> [INPUT RECORDS]:
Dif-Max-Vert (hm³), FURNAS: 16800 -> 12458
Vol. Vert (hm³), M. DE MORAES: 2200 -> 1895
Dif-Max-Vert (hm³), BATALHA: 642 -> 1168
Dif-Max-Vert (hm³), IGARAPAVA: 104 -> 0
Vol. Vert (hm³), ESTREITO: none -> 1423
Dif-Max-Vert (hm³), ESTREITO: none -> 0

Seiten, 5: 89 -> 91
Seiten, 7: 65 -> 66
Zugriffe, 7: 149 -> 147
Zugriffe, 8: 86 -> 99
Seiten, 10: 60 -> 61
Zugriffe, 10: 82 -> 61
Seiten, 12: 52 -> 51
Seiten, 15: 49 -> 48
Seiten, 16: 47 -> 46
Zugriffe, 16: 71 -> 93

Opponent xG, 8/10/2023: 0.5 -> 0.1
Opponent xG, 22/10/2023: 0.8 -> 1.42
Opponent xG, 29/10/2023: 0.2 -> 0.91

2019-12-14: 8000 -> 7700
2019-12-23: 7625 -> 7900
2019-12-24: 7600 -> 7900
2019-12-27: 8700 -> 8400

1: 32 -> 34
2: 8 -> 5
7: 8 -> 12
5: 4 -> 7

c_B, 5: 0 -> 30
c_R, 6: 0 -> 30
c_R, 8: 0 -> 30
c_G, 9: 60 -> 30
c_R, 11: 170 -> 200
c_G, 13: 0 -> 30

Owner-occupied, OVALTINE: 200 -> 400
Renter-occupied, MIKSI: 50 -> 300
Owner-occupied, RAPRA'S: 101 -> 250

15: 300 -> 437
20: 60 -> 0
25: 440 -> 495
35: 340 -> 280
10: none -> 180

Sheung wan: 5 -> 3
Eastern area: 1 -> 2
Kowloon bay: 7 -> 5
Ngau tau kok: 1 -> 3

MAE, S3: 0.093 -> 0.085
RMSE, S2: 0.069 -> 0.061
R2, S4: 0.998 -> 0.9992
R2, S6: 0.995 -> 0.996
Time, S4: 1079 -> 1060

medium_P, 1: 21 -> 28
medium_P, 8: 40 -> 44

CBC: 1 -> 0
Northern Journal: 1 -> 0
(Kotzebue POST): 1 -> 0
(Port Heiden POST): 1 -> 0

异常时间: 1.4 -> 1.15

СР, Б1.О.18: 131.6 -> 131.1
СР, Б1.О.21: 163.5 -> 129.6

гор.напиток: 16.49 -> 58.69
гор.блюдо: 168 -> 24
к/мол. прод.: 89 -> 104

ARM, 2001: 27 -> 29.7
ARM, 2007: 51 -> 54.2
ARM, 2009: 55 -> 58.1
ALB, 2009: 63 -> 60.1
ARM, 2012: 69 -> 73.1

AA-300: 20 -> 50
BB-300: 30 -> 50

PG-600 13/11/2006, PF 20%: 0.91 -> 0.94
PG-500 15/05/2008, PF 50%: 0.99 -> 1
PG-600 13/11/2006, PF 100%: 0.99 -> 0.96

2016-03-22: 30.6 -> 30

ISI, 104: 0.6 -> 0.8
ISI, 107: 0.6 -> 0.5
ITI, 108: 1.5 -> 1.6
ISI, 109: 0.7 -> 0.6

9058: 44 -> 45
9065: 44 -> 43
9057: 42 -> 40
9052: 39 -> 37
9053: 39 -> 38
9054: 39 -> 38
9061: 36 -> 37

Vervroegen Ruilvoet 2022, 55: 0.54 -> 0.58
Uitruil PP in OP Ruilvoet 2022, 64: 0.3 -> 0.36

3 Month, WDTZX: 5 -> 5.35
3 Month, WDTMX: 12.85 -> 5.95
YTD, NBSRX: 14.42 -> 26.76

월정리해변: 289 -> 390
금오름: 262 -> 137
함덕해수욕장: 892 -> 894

> [PROBLEM DESCRIPTION]:
Copy the lines of the data above exactly as written, beginning with the line containing "СР, Б1.О.18: 131.6 -> 131.1" and ending with the line containing "AA-300: 20 -> 50", and leave out all other lines.

> [EXERCISE RESPONSE]:
СР, Б1.О.18: 131.6 -> 131.1
СР, Б1.О.21: 163.5 -> 129.6

гор.напиток: 16.49 -> 58.69
гор.блюдо: 168 -> 24
к/мол. прод.: 89 -> 104

ARM, 2001: 27 -> 29.7
ARM, 2007: 51 -> 54.2
ARM, 2009: 55 -> 58.1
ALB, 2009: 63 -> 60.1
ARM, 2012: 69 -> 73.1

AA-300: 20 -> 50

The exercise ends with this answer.